Six Nations Elected Chief Mark Hill sent five letters to various Ontario officials calling for a full investigation into the deaths of all missing children at residential school sites across Ontario, including the former Mohawk Institute in Brantford.
These letters were sent to Premier Doug Ford, Attorney General Doug Downey, Solicitor General Sylvia Jones, OPP Commissioner Thomas Carrique, and Chief Coroner Dr. Dirk Huyer.
The chief also sent a letter to federal Minister of Indigenous Services Marc Miller and federal Minister of Crown-Indigenous Relations Carolyn Bennett requesting that the Government of Canada allocate an initial $10 million of the $27 million funding announced towards a full investigation on the grounds of the Woodland Cultural Centre in Brantford.
Each of the five letters addressed to the officials in Ontario read the same and share the underlying message that the elected council is requesting the province to take a deeper look into the schools across Ontario.
The letters read:
After the shocking discovery of the bodies of 215 Indigenous children in unmarked, unidentified graves on the site of the old Kamloops Residential School, it is critical that immediate action be taken to launch a full investigation into any and all such burial sites across Canada.
Here in Ontario, the Mohawk Institute was the oldest and longest-running residential school, having operated for 142 years from 1828-1970. The children who were sent there, generation after generation endured much abuse. Many did not return, and there are still questions about the location of their remains. We need to find their bodies and to determine what happened to them.
We are calling on your office to launch a full investigation into the deaths of all missing children. Our communist knows there are children still missing, and we will not rest until they have been found. I look forward to speaking or meeting with you as soon as possible to co-ordinate the process of this criminal investigation.
Here is a section of the letter sent to Miller and Bennett:
Because of the significant of the institution not just to the largest First Nation in Canada but to many others as well, we request that a substantial portion of the $27 million you have announced for additional searches across the country be dedicated to conducting a full investigation on the grounds of the Woodland Cultural Centre and on all related grounds and sites.
The Mohawk Institute burned down twice, changed location, and was associated with substantial farm lands on which the children were made to endure hard labour. In recent decades, nearby developments have also encroached upon the related properties, which raises additional concerns about the feasibility of locating certain possible burial sites of our children who went missing so long ago. Our community preserves the knowledge that there are missing children, and we will not rest until they have been found.
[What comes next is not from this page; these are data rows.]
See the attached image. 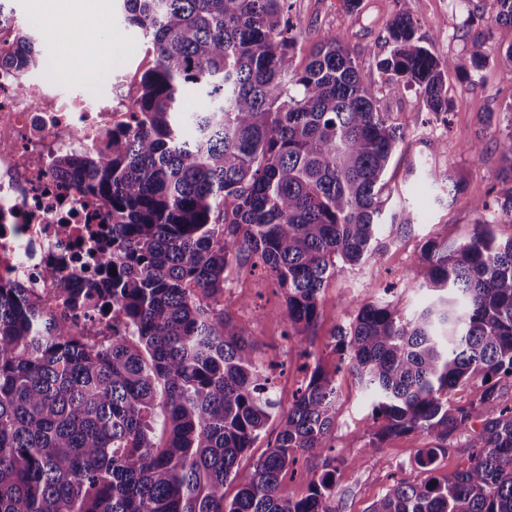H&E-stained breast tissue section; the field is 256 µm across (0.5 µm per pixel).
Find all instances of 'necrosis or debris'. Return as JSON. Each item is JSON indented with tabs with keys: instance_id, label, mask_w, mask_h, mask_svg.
I'll list each match as a JSON object with an SVG mask.
<instances>
[{
	"instance_id": "obj_1",
	"label": "necrosis or debris",
	"mask_w": 512,
	"mask_h": 512,
	"mask_svg": "<svg viewBox=\"0 0 512 512\" xmlns=\"http://www.w3.org/2000/svg\"><path fill=\"white\" fill-rule=\"evenodd\" d=\"M75 93L51 96L42 82L20 80L0 68V284L19 280L46 311L60 312L61 293L79 259L97 252L103 211L77 189L58 194L54 157L103 147L125 112Z\"/></svg>"
}]
</instances>
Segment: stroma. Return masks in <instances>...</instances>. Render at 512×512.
Returning <instances> with one entry per match:
<instances>
[{
    "instance_id": "obj_1",
    "label": "stroma",
    "mask_w": 512,
    "mask_h": 512,
    "mask_svg": "<svg viewBox=\"0 0 512 512\" xmlns=\"http://www.w3.org/2000/svg\"><path fill=\"white\" fill-rule=\"evenodd\" d=\"M37 0H9L7 10L13 31L33 32L41 40L45 57L53 62L54 92H69L70 76L79 72L75 56L85 40V32L72 28L67 33L73 58H64L53 44L43 42L42 31L31 20L38 16ZM406 7L418 20V36L434 53L452 58L467 56L472 38L488 34L495 13L494 0H407ZM296 12L306 45H313L327 30H340L353 54L364 68L375 66L384 47L379 35L396 10V0H362L356 14L345 12L341 0H296ZM98 40L112 43L109 56L98 61L92 71L96 92L111 99L118 111H126L140 90L143 73L154 60L148 38L123 21L120 0H109L103 26L95 28ZM447 121L427 112L416 88L408 87L384 96L382 111L395 122L412 118L406 137L393 159L396 166L389 183L387 211L401 208L418 215L412 234L395 236L382 231L380 260L347 270L329 282L319 296V317L315 328L302 343L285 339L283 326L274 313L284 298L260 272L245 268L234 274L224 293L231 316L242 324L257 344V355L276 367L274 391L281 404L292 403L302 386L300 351L312 350L321 366L335 372L339 400L336 421L329 434L333 446L337 512H369L400 481H419L424 474L415 457L424 444L416 434L401 435L381 447L369 445L366 419L372 406L348 371H337L338 356L333 350V333L348 321L354 309L383 299L393 300L405 314L420 309L427 299L424 291L410 287L407 272L423 243L430 239L448 244L464 240L478 219L470 202L487 198L490 190L501 189L502 162L493 143L499 126L490 117L512 103V66L498 51L474 81L451 77ZM482 144L481 157L473 147ZM461 179L464 191L454 203L442 201L441 190H426L420 182L428 170Z\"/></svg>"
}]
</instances>
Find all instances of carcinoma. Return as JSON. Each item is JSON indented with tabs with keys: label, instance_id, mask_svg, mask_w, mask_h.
<instances>
[{
	"label": "carcinoma",
	"instance_id": "cac0c4a2",
	"mask_svg": "<svg viewBox=\"0 0 512 512\" xmlns=\"http://www.w3.org/2000/svg\"><path fill=\"white\" fill-rule=\"evenodd\" d=\"M125 21L150 38L154 65L130 123L106 150L61 153L59 178L99 202L105 247L49 313L20 281L0 284V512H336L328 437L336 375L305 365L306 384L279 410L272 372L224 307L233 272L262 267L280 288L288 335L318 318L330 280L382 255L388 224L407 234L410 210L385 216V175L410 123L391 120L380 94L416 88L448 122V77L488 63L475 37L468 60L434 54L402 7L386 24L375 83L341 32L308 48L291 0H122ZM492 24L512 64V0ZM25 78L43 56L33 36L0 49ZM191 87L204 112L179 108ZM496 141L512 184V103ZM190 125L195 135L183 136ZM454 246L429 239L408 272L428 292L406 316L390 303L350 314L334 335L340 362L370 396L366 433L426 440L419 482L400 483L371 512H512V408L493 379L512 377V187ZM116 273H111V269ZM112 309V337L79 317ZM479 377L483 428L451 392ZM275 444L232 500L224 484L270 420ZM465 433L464 467L435 475L438 452ZM321 461L308 493L288 496L297 455Z\"/></svg>",
	"mask_w": 512,
	"mask_h": 512
}]
</instances>
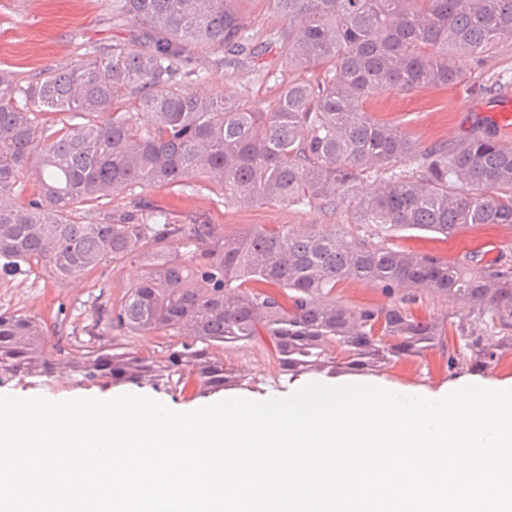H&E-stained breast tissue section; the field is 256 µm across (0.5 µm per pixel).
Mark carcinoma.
<instances>
[{
	"instance_id": "cac0c4a2",
	"label": "carcinoma",
	"mask_w": 512,
	"mask_h": 512,
	"mask_svg": "<svg viewBox=\"0 0 512 512\" xmlns=\"http://www.w3.org/2000/svg\"><path fill=\"white\" fill-rule=\"evenodd\" d=\"M288 20L279 35L289 64L324 66L313 86L288 83L273 105L198 98L178 77L203 46L224 48L236 64L262 52L237 0H112V15L146 27L142 39L23 86L0 70V272L43 265L79 278L127 260L143 267L110 323L136 332L173 331L181 348L149 359L125 348L52 359L48 327L0 313V382L70 369L80 383L160 381L209 395L240 383L224 350L260 339L280 373L379 372L422 358L447 329L414 316L424 289L469 308L448 368L478 372L512 348V270L488 272L472 259L443 262L339 229L257 226L227 236L214 224H173L159 207L118 215L98 208L106 190L174 187L197 178L242 204L317 205L336 211L354 199V223L374 232L418 230L445 237L476 224L512 226V145L473 120L458 138L422 145L375 121L362 103L380 90L446 87L458 61L481 63L512 38V0H269ZM81 118L59 128L36 110ZM109 114L104 123L93 118ZM418 170L403 168L407 162ZM373 190L359 194L362 176ZM34 177L37 197L16 200ZM175 239L169 251L163 243ZM346 280L389 299L353 309L332 293ZM177 380H172V377Z\"/></svg>"
}]
</instances>
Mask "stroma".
Returning <instances> with one entry per match:
<instances>
[{
  "label": "stroma",
  "mask_w": 512,
  "mask_h": 512,
  "mask_svg": "<svg viewBox=\"0 0 512 512\" xmlns=\"http://www.w3.org/2000/svg\"><path fill=\"white\" fill-rule=\"evenodd\" d=\"M238 8L251 31L266 46L256 57L238 67L224 62L219 47L201 50L193 66L204 71L201 79H186L184 88L200 98L235 95L255 108L268 107L284 85L292 80L317 83L324 80L321 68L300 70L290 67L273 37L287 30L288 24L268 0H239ZM142 33L141 24L112 17V0H0V70L13 72L19 83L71 67L74 63L130 43ZM462 78L449 87H432L399 93L382 90L364 102L368 114L394 126L410 139L424 144L445 142L467 131L475 117L490 109V100L479 94L482 84L491 80L512 82V39L497 43L485 55L482 65L461 61ZM143 199L165 208L175 224L205 221L220 232L234 235L251 227L278 224L306 231H323L345 226L356 235L365 230L356 226L349 203L336 211L316 206L282 203L241 205L224 199L203 182L194 188L142 186L102 197L101 208L121 213L133 200ZM395 247L452 262L473 256L475 264L494 270L512 264V226L481 224L440 238L435 234L408 230L389 236ZM141 270L133 262L116 267L103 266L82 278L60 279L42 267L24 268L12 276L0 275V312L20 313L41 318L52 332L49 352L56 357H74L95 349L124 346L138 353L160 357L179 348L181 336L171 332L138 334L111 327L100 321L101 306L118 305L129 284L139 279ZM412 311L420 318H435L451 324L444 343L429 349L424 358L401 361L378 373L377 378L401 388L436 391L467 377V368H449L448 354L458 334L455 324L468 320L460 305L422 294ZM224 358L244 373L241 385L232 387L235 395L255 399L274 397L292 388L281 375L266 342L259 341L226 350ZM101 388L80 384L66 373L51 379L16 377L0 384V394L69 399L100 393Z\"/></svg>",
  "instance_id": "stroma-1"
}]
</instances>
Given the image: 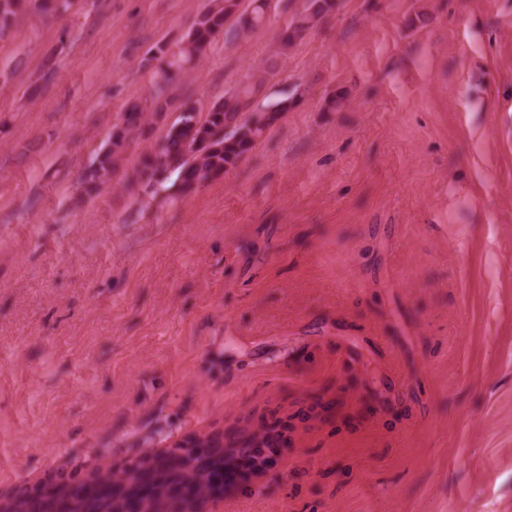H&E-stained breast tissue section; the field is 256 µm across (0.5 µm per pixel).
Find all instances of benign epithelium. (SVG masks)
<instances>
[{
    "instance_id": "benign-epithelium-1",
    "label": "benign epithelium",
    "mask_w": 512,
    "mask_h": 512,
    "mask_svg": "<svg viewBox=\"0 0 512 512\" xmlns=\"http://www.w3.org/2000/svg\"><path fill=\"white\" fill-rule=\"evenodd\" d=\"M272 433L257 426L249 431L226 433L222 430L196 436L172 448H143L137 462L142 464L137 482L130 481L132 465H117L106 456L83 477L71 476L57 471L33 490L16 488L0 494V512H69L70 502L81 497L88 499L97 495L107 496L110 507L102 512H142V491L150 489L156 482L151 462H160L177 457L185 462L203 457V462L215 470H223L224 453L230 448L256 446L268 441ZM240 475L249 480L260 478L274 465L273 458H244L239 460ZM228 484H220L215 493L194 496L192 487L181 478H169L165 488V505L162 512H214L219 500L224 497Z\"/></svg>"
}]
</instances>
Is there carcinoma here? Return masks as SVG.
Here are the masks:
<instances>
[{
  "mask_svg": "<svg viewBox=\"0 0 512 512\" xmlns=\"http://www.w3.org/2000/svg\"><path fill=\"white\" fill-rule=\"evenodd\" d=\"M29 0H0V32L9 28L18 14L28 8ZM335 0H303L302 8L280 34L281 48L286 50L305 35L329 12ZM269 0H249L246 10L235 22L236 0H211V5L196 21L181 42H159L146 62H157L154 93L150 103L134 101L113 125L107 144L97 152L82 176L83 190L91 196L101 186L120 174L131 146L149 139L167 113L179 116L168 126L155 150L144 153L132 173L123 174L127 188L161 185L170 175L185 192L204 185L234 167L263 135L289 111L294 99L271 101L265 85L277 73L278 59L265 62L263 75L224 93L202 114L187 101H179L173 86L186 66L201 56L222 35L234 37L251 34L266 26ZM161 482L176 474L197 481L199 490L207 491L208 475L196 466L184 463L162 464L155 468Z\"/></svg>",
  "mask_w": 512,
  "mask_h": 512,
  "instance_id": "1",
  "label": "carcinoma"
}]
</instances>
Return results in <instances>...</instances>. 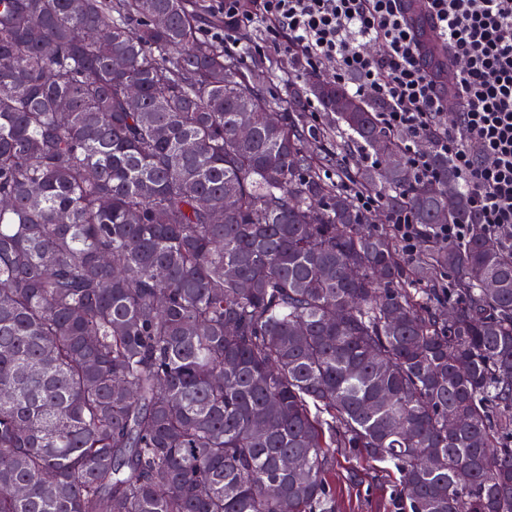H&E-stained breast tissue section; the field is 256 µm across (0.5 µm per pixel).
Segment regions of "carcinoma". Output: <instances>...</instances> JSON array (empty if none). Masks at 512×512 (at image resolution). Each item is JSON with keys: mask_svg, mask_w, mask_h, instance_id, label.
Listing matches in <instances>:
<instances>
[{"mask_svg": "<svg viewBox=\"0 0 512 512\" xmlns=\"http://www.w3.org/2000/svg\"><path fill=\"white\" fill-rule=\"evenodd\" d=\"M269 85L190 0H0V512H335L336 448L398 512H512V251L448 155L391 164L378 103ZM390 222L401 247L412 252L419 241L418 225L412 223L407 212L392 213Z\"/></svg>", "mask_w": 512, "mask_h": 512, "instance_id": "cac0c4a2", "label": "carcinoma"}]
</instances>
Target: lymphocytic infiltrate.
I'll return each instance as SVG.
<instances>
[{"label": "lymphocytic infiltrate", "mask_w": 512, "mask_h": 512, "mask_svg": "<svg viewBox=\"0 0 512 512\" xmlns=\"http://www.w3.org/2000/svg\"><path fill=\"white\" fill-rule=\"evenodd\" d=\"M423 2L449 58L464 63L449 88L436 82L405 0H217V7L227 52L238 50L240 29L265 22L298 69L379 103L383 125L403 135L418 175L432 173L422 145L433 139L453 162L478 223L512 249V0ZM368 43L382 53L365 52ZM452 98L458 120L438 129Z\"/></svg>", "instance_id": "1"}]
</instances>
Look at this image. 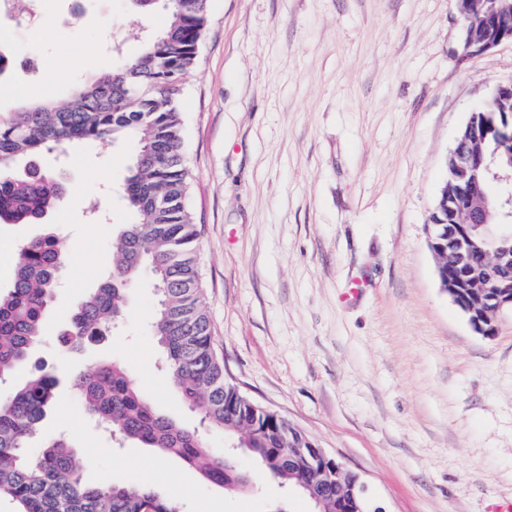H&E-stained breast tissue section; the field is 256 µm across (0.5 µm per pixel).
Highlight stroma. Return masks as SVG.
Wrapping results in <instances>:
<instances>
[{
	"instance_id": "stroma-1",
	"label": "stroma",
	"mask_w": 512,
	"mask_h": 512,
	"mask_svg": "<svg viewBox=\"0 0 512 512\" xmlns=\"http://www.w3.org/2000/svg\"><path fill=\"white\" fill-rule=\"evenodd\" d=\"M0 17V53L35 73L0 113L62 102L75 82L141 50L160 17L128 0H35ZM512 82V42L463 56L454 0H207L185 86L188 205L224 377L365 481L386 512H492L512 500V312L474 330L443 292L425 226L445 159L472 112ZM127 145L44 153L71 191L55 232L69 254L32 362L55 374L42 441L72 439L88 482L138 483L179 512H312L238 454L229 491L175 457L116 444L69 385L101 360L188 430L199 416L162 368L149 274L123 324L78 352L56 346L72 307L108 269ZM86 185L85 194L73 186Z\"/></svg>"
}]
</instances>
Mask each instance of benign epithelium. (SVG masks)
Instances as JSON below:
<instances>
[{
    "mask_svg": "<svg viewBox=\"0 0 512 512\" xmlns=\"http://www.w3.org/2000/svg\"><path fill=\"white\" fill-rule=\"evenodd\" d=\"M464 30L463 50L467 53L487 51L500 43L512 41V32L503 28L512 16V0H493L481 20V34L472 33L474 25L471 0H456ZM472 124L458 134L455 146L447 157L449 180L427 225V244L437 261L441 288L463 312L478 332L491 336L496 330V319L505 309L512 311V245L499 240H512L504 231L482 240L475 235L476 228L488 224L487 197L480 189L490 178L512 186V172L500 175L494 172L495 157L482 148H469ZM470 199L467 219L457 215L462 195ZM487 249H482V245ZM484 250L486 262L480 268L469 265V256ZM288 462L295 468L300 487L319 499V491L336 490V512H386L374 503L361 476L349 471L322 448L305 447L301 442L288 449Z\"/></svg>",
    "mask_w": 512,
    "mask_h": 512,
    "instance_id": "7a95c632",
    "label": "benign epithelium"
}]
</instances>
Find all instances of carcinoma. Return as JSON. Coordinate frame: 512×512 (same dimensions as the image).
<instances>
[{
  "instance_id": "obj_1",
  "label": "carcinoma",
  "mask_w": 512,
  "mask_h": 512,
  "mask_svg": "<svg viewBox=\"0 0 512 512\" xmlns=\"http://www.w3.org/2000/svg\"><path fill=\"white\" fill-rule=\"evenodd\" d=\"M143 14L161 13L162 28L142 36L140 54L111 71L74 85L68 101L35 103L0 114V220L40 224L44 231L19 251L12 286L0 295V377L26 362L43 341L46 314L67 259L63 240L47 223L66 201L65 188L44 172L29 178L11 166L42 150L66 151L77 143L128 140L132 152L122 199L133 222L120 224L112 263L79 301L59 340L64 352L106 335L125 316L130 290L147 269L158 308L152 324L165 366L181 399L208 428L236 438L237 447L283 485L288 440L270 410L224 378L197 263L198 231L188 206L192 173L183 156L184 121L179 101L195 65L206 25V0H132ZM500 120L490 101L474 113L477 135ZM492 221L512 227V198H490ZM71 388L85 412L109 432L160 455L181 459L207 481L228 490L250 483L208 448L203 435L174 423L130 381L125 368L107 361L73 376ZM55 379L37 369L0 399V499L17 512H177L174 503L141 484L85 480L74 443L60 436L35 449L39 426L55 400Z\"/></svg>"
}]
</instances>
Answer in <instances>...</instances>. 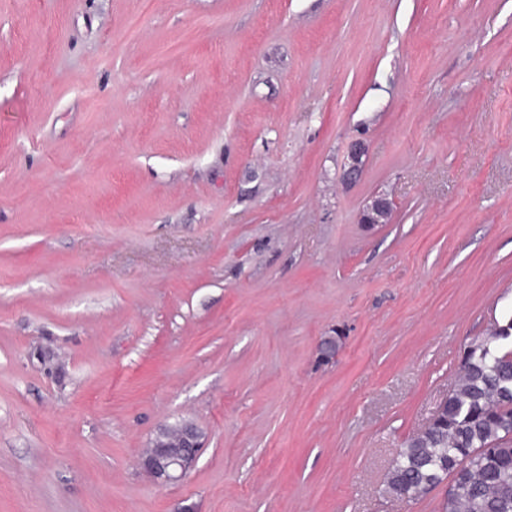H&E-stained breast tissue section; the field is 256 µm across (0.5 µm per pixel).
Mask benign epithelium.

So not only is the Mohawk Institute of great significance, but the practical challenges facing the investigation are complex. The costs will be high to do this right – and you and I are obligated to do what needs to be done to find the lost little ones.
For all these reasons, Six Nations of the Grand River requests that the Government of Canada allocate an initial $10 million of the funding announced so that an appropriately comprehensive investigation can be done. We are calling for the relevant provincial authorities to do their part, but the federal government’s support is necessary to begin. The children of Six Nations must be found, justice must be sought, and resolution must be pursued.
We look forward to speaking with you as soon a possible about next steps in the solemn task.